Entries shown section start

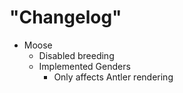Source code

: # "Changelog"

- Moose
  - Disabled breeding
  - Implemented Genders
    - Only affects Antler rendering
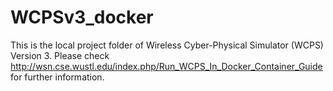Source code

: # WCPSv3_docker
This is the local project folder of Wireless Cyber-Physical Simulator (WCPS) Version 3.
Please check http://wsn.cse.wustl.edu/index.php/Run_WCPS_In_Docker_Container_Guide for further information.
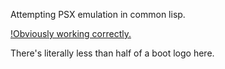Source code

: Attempting PSX emulation in common lisp.  

[!Obviously working correctly.](https://i.gyazo.com/b5af671701ae79d9d9b27bd657bdb996.png)

There's literally less than half of a boot logo here.
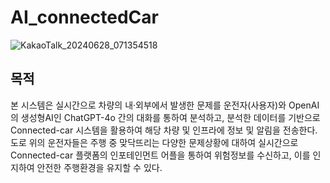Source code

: # AI_connectedCar

![KakaoTalk_20240628_071354518](https://github.com/konkukbulls/AI_connectedCar/assets/110047222/d998b00a-85ff-44fb-bb8f-97621b0e91ef)


## 목적
본 시스템은 실시간으로 차량의 내·외부에서 발생한 문제를 운전자(사용자)와 OpenAI의 생성형AI인 ChatGPT-4o 간의 대화를 통하여 분석하고, 분석한 데이터를 기반으로 Connected-car 시스템을 활용하여 해당 차량 및 인프라에 정보 및 알림을 전송한다. 
도로 위의 운전자들은 주행 중 맞닥뜨리는 다양한 문제상황에 대하여 실시간으로 Connected-car 플랫폼의 인포테인먼트 어플을 통하여 위험정보를 수신하고, 이를 인지하여 안전한 주행환경을 유지할 수 있다.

Entries shown section end

__Problem requirements__. Exclude all images, then retype the records above without alteration.

__Task response__.
Source code

: # "Changelog"

- Moose
  - Disabled breeding
  - Implemented Genders
    - Only affects Antler rendering
Source code

: # WCPSv3_docker
This is the local project folder of Wireless Cyber-Physical Simulator (WCPS) Version 3.
Please check http://wsn.cse.wustl.edu/index.php/Run_WCPS_In_Docker_Container_Guide for further information.
Source code

: Attempting PSX emulation in common lisp.  

[!Obviously working correctly.](https://i.gyazo.com/b5af671701ae79d9d9b27bd657bdb996.png)

There's literally less than half of a boot logo here.
Source code

: # AI_connectedCar

![KakaoTalk_20240628_071354518](https://github.com/konkukbulls/AI_connectedCar/assets/110047222/d998b00a-85ff-44fb-bb8f-97621b0e91ef)


## 목적
본 시스템은 실시간으로 차량의 내·외부에서 발생한 문제를 운전자(사용자)와 OpenAI의 생성형AI인 ChatGPT-4o 간의 대화를 통하여 분석하고, 분석한 데이터를 기반으로 Connected-car 시스템을 활용하여 해당 차량 및 인프라에 정보 및 알림을 전송한다. 
도로 위의 운전자들은 주행 중 맞닥뜨리는 다양한 문제상황에 대하여 실시간으로 Connected-car 플랫폼의 인포테인먼트 어플을 통하여 위험정보를 수신하고, 이를 인지하여 안전한 주행환경을 유지할 수 있다.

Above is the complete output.